• _Work to complete_
Your answer must restate the listing below word for word and contain no images.

----------------------------------------

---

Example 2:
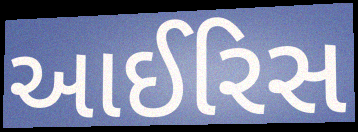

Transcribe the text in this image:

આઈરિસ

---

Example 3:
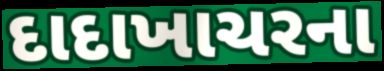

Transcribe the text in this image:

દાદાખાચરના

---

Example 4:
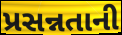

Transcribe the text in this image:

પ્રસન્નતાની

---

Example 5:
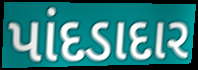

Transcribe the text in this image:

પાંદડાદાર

----------------------------------------

• _Result_
---

Example 2:

Transcribe the text in this image:

આઈરિસ

---

Example 3:

Transcribe the text in this image:

દાદાખાચરના

---

Example 4:

Transcribe the text in this image:

પ્રસન્નતાની

---

Example 5:

Transcribe the text in this image:

પાંદડાદાર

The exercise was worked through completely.